• _TASK INSTRUCTIONS_
Present the lines of the records from the line containing "List Of Items (Sort" through the line containing "jps_11_08_701.pdf(1018.5 KB)", both included, as a Markdown table with the columns Row and Line, numbering each row and omitting any blank lines.

• _RECORDS SHOWN_
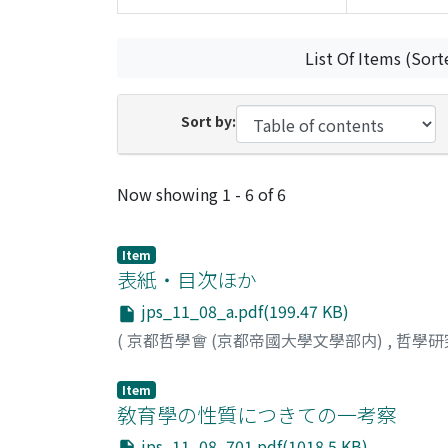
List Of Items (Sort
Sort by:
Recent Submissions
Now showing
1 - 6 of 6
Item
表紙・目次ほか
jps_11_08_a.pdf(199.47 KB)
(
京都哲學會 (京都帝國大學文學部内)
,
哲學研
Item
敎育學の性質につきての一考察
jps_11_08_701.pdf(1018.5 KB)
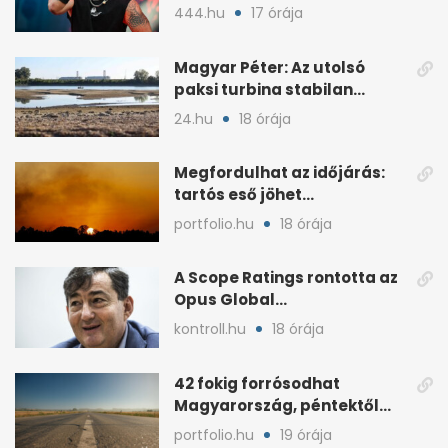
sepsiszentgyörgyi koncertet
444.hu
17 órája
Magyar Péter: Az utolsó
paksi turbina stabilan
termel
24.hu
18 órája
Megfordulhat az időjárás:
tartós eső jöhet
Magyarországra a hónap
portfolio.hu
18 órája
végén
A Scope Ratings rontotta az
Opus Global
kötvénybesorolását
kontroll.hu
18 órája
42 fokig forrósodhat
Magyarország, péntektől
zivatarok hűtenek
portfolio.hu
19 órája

* * *

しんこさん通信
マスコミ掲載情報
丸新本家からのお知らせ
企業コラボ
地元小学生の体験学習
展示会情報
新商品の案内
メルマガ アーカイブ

• _PROBLEM SOLUTION_
| Row | Line |
|---|---|
| 1 | List Of Items (Sort |
| 2 | Sort by: |
| 3 | Recent Submissions |
| 4 | Now showing |
| 5 | 1 - 6 of 6 |
| 6 | Item |
| 7 | 表紙・目次ほか |
| 8 | jps_11_08_a.pdf(199.47 KB) |
| 9 | ( |
| 10 | 京都哲學會 (京都帝國大學文學部内) |
| 11 | , |
| 12 | 哲學研 |
| 13 | Item |
| 14 | 敎育學の性質につきての一考察 |
| 15 | jps_11_08_701.pdf(1018.5 KB) |